## EXERCISE BRIEF
Return every line in the records below that contains the string "label". Case counts.

## DATA RECORDS
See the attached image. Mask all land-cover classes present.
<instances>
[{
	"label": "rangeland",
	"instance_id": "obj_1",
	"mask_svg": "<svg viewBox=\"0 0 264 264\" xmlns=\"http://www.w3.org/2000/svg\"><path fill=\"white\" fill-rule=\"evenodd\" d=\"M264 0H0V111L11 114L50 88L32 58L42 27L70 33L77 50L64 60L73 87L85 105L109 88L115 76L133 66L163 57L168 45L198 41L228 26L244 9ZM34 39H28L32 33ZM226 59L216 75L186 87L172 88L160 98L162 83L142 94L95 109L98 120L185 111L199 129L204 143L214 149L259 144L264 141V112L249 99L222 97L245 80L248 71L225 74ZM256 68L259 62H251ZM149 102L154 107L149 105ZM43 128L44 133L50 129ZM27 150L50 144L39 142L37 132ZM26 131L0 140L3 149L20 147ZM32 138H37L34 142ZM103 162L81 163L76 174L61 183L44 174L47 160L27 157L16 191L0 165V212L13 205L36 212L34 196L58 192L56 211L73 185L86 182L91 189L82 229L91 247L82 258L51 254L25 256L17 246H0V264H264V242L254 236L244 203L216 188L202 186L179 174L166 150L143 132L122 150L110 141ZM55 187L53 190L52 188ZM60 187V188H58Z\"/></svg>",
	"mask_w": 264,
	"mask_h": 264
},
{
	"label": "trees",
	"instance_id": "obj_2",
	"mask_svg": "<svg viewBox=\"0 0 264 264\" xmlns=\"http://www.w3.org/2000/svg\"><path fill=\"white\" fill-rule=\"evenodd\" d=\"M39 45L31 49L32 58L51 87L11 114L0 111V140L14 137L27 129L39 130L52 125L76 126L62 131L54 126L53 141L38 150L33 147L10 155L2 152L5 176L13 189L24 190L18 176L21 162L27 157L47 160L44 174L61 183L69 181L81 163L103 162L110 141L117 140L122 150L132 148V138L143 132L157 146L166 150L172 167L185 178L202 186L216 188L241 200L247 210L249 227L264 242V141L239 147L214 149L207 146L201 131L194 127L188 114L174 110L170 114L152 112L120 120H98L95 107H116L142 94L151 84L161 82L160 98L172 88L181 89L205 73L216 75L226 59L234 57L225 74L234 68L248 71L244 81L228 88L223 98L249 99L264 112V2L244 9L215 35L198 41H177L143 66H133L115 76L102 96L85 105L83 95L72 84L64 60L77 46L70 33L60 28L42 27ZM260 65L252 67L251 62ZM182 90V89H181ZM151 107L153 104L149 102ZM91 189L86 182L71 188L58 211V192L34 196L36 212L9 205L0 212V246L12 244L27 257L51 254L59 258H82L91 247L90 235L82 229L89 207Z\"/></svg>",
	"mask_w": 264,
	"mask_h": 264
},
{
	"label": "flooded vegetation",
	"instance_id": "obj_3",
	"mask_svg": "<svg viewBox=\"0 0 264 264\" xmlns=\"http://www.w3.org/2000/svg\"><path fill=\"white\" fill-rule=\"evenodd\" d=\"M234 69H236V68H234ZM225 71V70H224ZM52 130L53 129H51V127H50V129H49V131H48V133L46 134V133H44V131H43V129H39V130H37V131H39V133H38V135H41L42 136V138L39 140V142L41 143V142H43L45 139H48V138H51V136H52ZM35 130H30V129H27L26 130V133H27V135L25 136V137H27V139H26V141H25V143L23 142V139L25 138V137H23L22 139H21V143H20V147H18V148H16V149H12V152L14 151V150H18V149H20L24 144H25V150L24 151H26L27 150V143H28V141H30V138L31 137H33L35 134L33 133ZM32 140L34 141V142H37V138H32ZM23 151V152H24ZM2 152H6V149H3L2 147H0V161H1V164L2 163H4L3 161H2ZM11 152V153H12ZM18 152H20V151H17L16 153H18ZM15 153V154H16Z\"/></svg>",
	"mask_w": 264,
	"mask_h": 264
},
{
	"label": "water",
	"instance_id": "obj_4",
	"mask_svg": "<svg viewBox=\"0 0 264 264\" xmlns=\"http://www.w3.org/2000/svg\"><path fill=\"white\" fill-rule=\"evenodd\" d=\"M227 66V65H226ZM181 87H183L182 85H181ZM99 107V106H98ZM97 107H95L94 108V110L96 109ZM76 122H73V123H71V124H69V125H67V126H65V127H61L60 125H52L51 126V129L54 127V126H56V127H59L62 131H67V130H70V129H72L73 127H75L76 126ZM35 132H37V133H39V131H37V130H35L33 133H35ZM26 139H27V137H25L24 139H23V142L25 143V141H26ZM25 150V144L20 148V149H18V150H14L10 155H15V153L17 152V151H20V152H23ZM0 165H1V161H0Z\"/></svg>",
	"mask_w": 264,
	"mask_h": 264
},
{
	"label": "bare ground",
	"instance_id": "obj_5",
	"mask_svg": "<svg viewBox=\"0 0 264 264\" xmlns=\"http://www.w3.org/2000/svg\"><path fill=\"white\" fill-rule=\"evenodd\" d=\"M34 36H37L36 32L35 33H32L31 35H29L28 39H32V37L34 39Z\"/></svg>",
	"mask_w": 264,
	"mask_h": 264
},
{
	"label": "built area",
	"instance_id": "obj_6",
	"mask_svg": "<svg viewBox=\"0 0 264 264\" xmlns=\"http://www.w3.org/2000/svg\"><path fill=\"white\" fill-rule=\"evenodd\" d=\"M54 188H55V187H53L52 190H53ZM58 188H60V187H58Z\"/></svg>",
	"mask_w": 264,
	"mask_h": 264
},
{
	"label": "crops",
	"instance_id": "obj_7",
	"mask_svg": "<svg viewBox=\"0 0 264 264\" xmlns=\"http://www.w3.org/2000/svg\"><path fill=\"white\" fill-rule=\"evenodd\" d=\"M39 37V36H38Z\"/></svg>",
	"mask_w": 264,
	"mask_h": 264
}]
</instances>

## RESULT BELOW
	"label": "rangeland",
	"label": "trees",
	"label": "flooded vegetation",
	"label": "water",
	"label": "bare ground",
	"label": "built area",
	"label": "crops",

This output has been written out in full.